Sie bedeutet erstens den journalistischen Versuch, in einem Beitrag, etwa in dieser Filmreportage, verschiedene Sichtweisen – hier die des Fischers, der Wissenschaft, der Verbrauchers und der Politik – abzubilden und mitunter auch noch direkt auf Nachhaltigkeit zu sprechen zu kommen. Zweitens kann es heißen – und das war der Versuch für das ganze Projekt, eine Serie einmal so zu planen –, dass sich einzelne Beiträge gezielt einzelnen Dimensionen eines Oberthemas widmen und so insgesamt eine „360-Grad“-Perspektive auf es entsteht. Hier sind dies:
- die politische Dimension mit dem ersten Beitrag über die EU-Reform
- die technische und soziale Dimension mit der Reportage über den Fischer und die Netze
- die ökologische und damit wissenschaftliche Dimension durch das Interview mit einem Fischereiwissenschaftler
- die ökonomische Frage verbunden mit starken Verbraucher-Sichtweisen (Analyse der Siegel und Kommentar mit Anleitungen zum Fischkauf)

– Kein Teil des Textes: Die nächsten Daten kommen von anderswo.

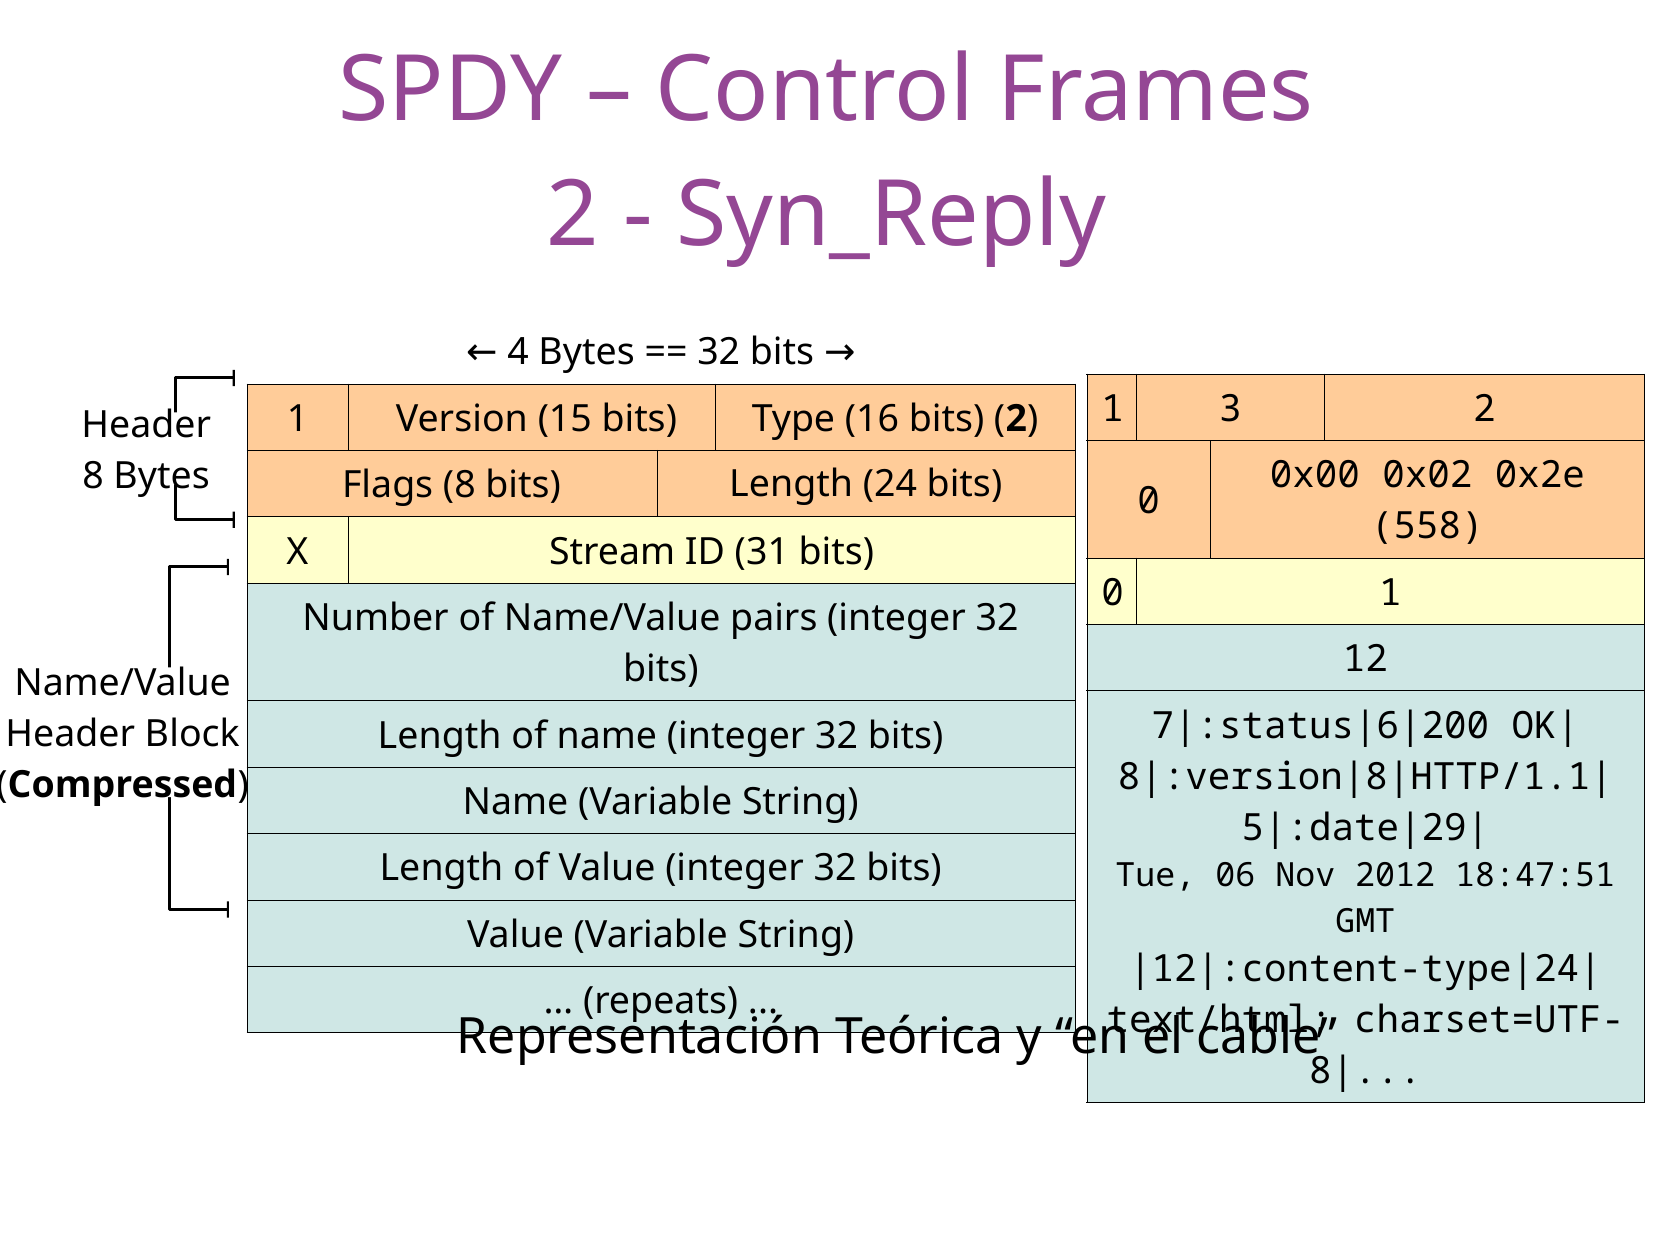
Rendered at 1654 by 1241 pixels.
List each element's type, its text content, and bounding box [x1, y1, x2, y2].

table_cell Stream ID (31 bits) [349, 517, 1075, 583]
table_cell Flags (8 bits) [248, 451, 657, 516]
table_header 1 [1088, 375, 1136, 440]
table_cell Length (24 bits) [658, 451, 1075, 516]
table_cell Length of name (integer 32 bits) [248, 701, 1075, 767]
table_cell 1 [1137, 559, 1644, 624]
table_header 2 [1325, 375, 1644, 440]
table_cell 0 [1088, 441, 1210, 558]
table_cell … (repeats) ... [248, 967, 1075, 1032]
title SPDY – Control Frames 2 - Syn_Reply [82, 43, 1571, 251]
table_cell Type (16 bits) (2) [716, 385, 1075, 450]
table_cell 0 [1088, 559, 1136, 624]
table_cell 12 [1088, 625, 1644, 690]
table_cell Value (Variable String) [248, 901, 1075, 966]
table_header 3 [1137, 375, 1324, 440]
table_cell Version (15 bits) [349, 385, 715, 450]
table_cell 1 [248, 385, 348, 450]
text_box Header 8 Bytes [75, 412, 218, 485]
table_header ← 4 Bytes == 32 bits → [248, 318, 1075, 384]
text_box Representación Teórica y “en el cable” [295, 992, 1501, 1063]
text_box Name/Value Header Block (Compressed) [10, 667, 235, 798]
table_cell Name (Variable String) [248, 768, 1075, 833]
table_cell X [248, 517, 348, 583]
table_cell Number of Name/Value pairs (integer 32 bits) [248, 584, 1075, 700]
table_cell 0x00 0x02 0x2e (558) [1211, 441, 1644, 558]
table_cell Length of Value (integer 32 bits) [248, 834, 1075, 900]
table_cell 7|:status|6|200 OK| 8|:version|8|HTTP/1.1| 5|:date|29| Tue, 06 Nov 2012 18:47:51 GMT |12|:content-type|24| text/html; charset=UTF-8|... [1088, 691, 1644, 1102]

- erneut die wirtschaftliche und auch soziale Perspektive mit Blick auf die Fischzucht und die Situation der deutschen Fischer
- die globale soziale Perspektive mit Blick auf „Fischereiflüchtlinge“ aus Afrika
- individuelle Perspektiven durch Blogs, in denen es z.B. um eigene Erfahrungen beim Fischkauf geht
Vom Thema zur Geschichte
Vielleicht kann dieser Versuch, eine journalistische Produktion anhand des Konzeptes der Nachhaltigkeit zu entwickeln, Anstoß für weitere Serien und Projekte sein. Klar ist, dass Nachhaltigkeit, die man freilich nicht immer so benennen muss sondern journalistisch anhand ihrer Einzelthemen erzählt, die story of the century ist, wie der New York Times-Reporter Andrew Revkin sagt. Und Unmengen an Büchern und Studien und immer wieder klar machen.
Doch noch ist das Thema nur potenziell eine Geschichte; zu sperrig und linear ist oft seine Darstellung. Wie sie womöglich besser gelingen kann ist die spannende Frage. Das Publikum denkt über Nachhaltigkeit ganz unterschiedlich, wie ein Test auf GEO.de zeigt.
Wenn wir die Assoziationen der User und Leser kennen, lernen wir womöglich Denkweisen kennen. Und darüber vielleicht Wege, das Thema neu anzudenken und dann auch im übernächsten Schritt anders zu erzählen. Vorbilder gibt es dafür genug, sei es die amerikanische Wissenschaftsjournalistin Rachel Carson, der die Ludwig-Maximilians-Unversität München ein eigenes Forschungszentrum gewidmet hat, der US-Publizist Jeremy Rifkin oder der deutsche Autor Stefan Klein, der die Dimensionen der Zeit, ein Faktor nachhaltigen Lebens, aufgearbeitet hat.